Use of ATP, dATP and their alpha-thio derivatives to study DNA ligase adenylation.

Bacteriophage-T4 and human type I DNA ligases were found capable of self-adenylating upon exposure to both ribo- and deoxyribo-[alpha-35S]thio-ATP. However, the joining reaction does not take place in the presence of the deoxyribotriphosphates. Enzyme adenylation is reversed in all cases by an excess of PPi, but the rate of reversion is lower with thio derivatives. Therefore thio derivatives can be used to study the adenylation of DNA ligases and to search for specific inhibitors of the first step of the ligation reaction.
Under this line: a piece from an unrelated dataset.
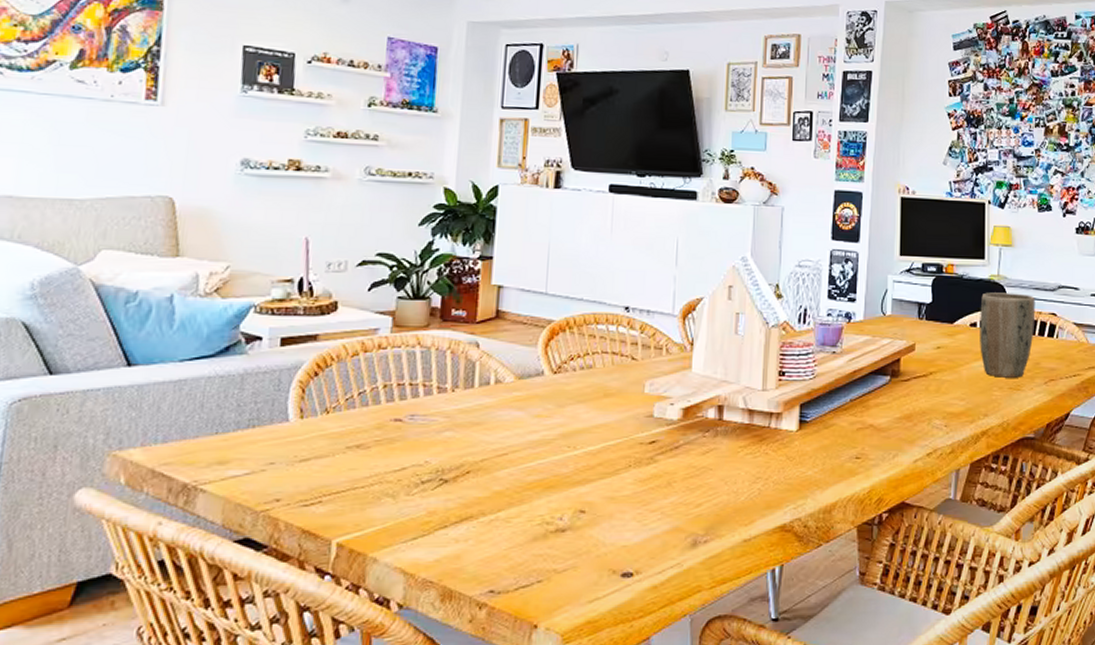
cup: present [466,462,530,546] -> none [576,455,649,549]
In addition we show that thio derivatives can be used to detect DNA ligase adenylation activity covalently bound to a solid matrix.

Effects of DNA-binding drugs on T4 DNA ligase.

A number of DNA intercalating and externally binding drugs have been found to inhibit nick sealing, cohesive and blunt end ligation, AMP-dependent DNA topoisomerization and EDTA-induced DNA nicking mediated by bacteriophage T4 DNA ligase. The inhibition seems to arise from drug-substrate interaction so that formation of active DNA-Mg2(+)-AMP-enzyme complex is impaired while assembled and active complexes are not disturbed by drug binding to the substrate.